Home Berita Realisasi Tanam Hingga November Capai 17.118 Hektar

Realisasi Tanam Hingga November Capai 17.118 Hektar

Sumbawa Besar, sumbawanews.com – Hingga akhir November 2021 atau Musim Hujan (MH) 2021/2022 tercatat, petani di Kabupaten Sumbawa telah melakukan tanam sedikitnya 17.118 hektar. Dari luasan tersebut didominasi oleh tanaman jagung dengan 15.204 hektar dan padi 1.914 hektar. Demikian disampaikan Kepala Dinas Pertanian Kabupaten Sumbawa melalui Kasubag Perencanan dan Pelaporan, Syahruddin fachri, di ruang kerjanya Selasa (21/12).

Dikatakan, untuk tanaman jagung, sejauh ini tersebar di 20 kecamatan, antara lain terluas di Kecamatan Lunyuk dengan 5.965 hektar, kecamatan Labangka (4.601), dan Kecamatan Plampang (2.673). Kecamatan Alas Barat (504), Kecamatan Orong Telu (475), Kecamatan Utan (335) serta Kecamatan Lenangguar (326).

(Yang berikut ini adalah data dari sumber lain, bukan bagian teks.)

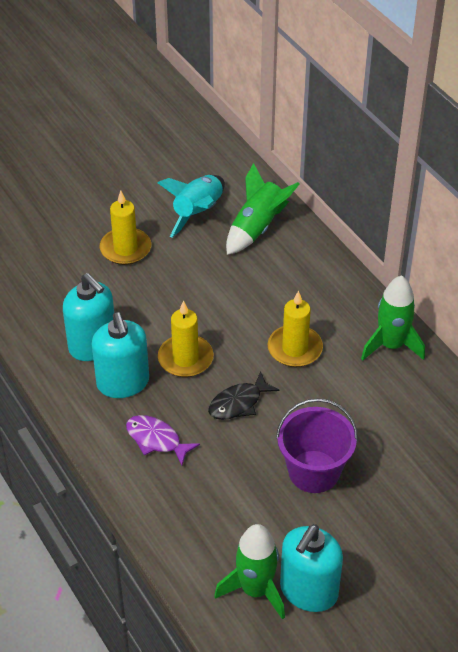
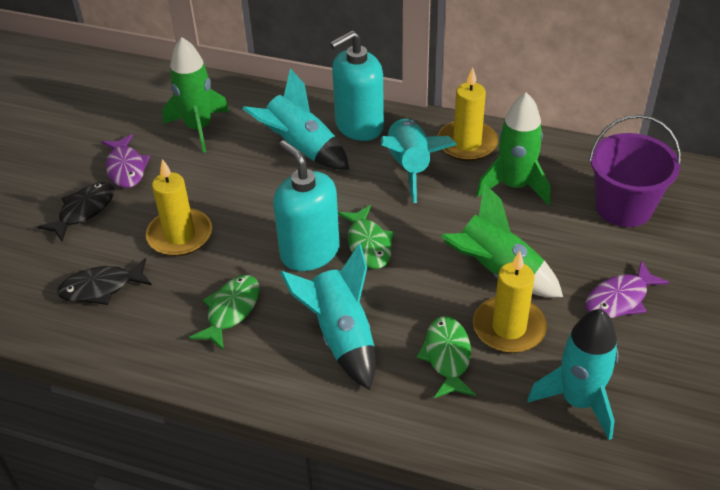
black fish: 1 -> 2
green fish: 0 -> 3
purple fish: 1 -> 2
turquoise rocket: 1 -> 4
turquoise soap dispenser: 3 -> 2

Dari 20 kecamatan yang menanam komiditi jagung, dominan dilakukan November dengan luas 13.704 hektar. Dan penanaman pada Oktober seluas 1.500 hektar pada tiga kecamatan, yakni Kecamatan Utan, kecamatan Moyo Hilir dan Kecamatan Lunyuk. Sedangkan empat kecamatan yang belum menanam hingga saat ini, yakni Kecamatan Unter Iwes, Kecamatan Ropang, Kecamatan Lantung dan Kecamatan Meronge.

Untuk komoditi padi, telah dilakukan tanam pada sedikitnya 20 kecamatan, dengan areal terluas antara lain di Kecematan Lunyuk dengan 475 hektar, kemudian Kecamatan Lenangguar (396). Dan Kecamatan Plampang (242), Kecamatan Alas (207), dan Kecamatan Alas Barat (149).

Penanaman padi dominan dilakukan November dengan 1.646 hektar, kemudian Oktober 268 pada tujuh kecamatan. Sedangkan tujuh kecamatan yang belum melakukan tanam yakni, Kecamatan Unter Iwes, Kecamatan Utan, Kecamatan Ropang, Kecamatan Orong Telu, Kecamatan Lape, Kecamatan Maronge dan Kecamatan Empang. (Using)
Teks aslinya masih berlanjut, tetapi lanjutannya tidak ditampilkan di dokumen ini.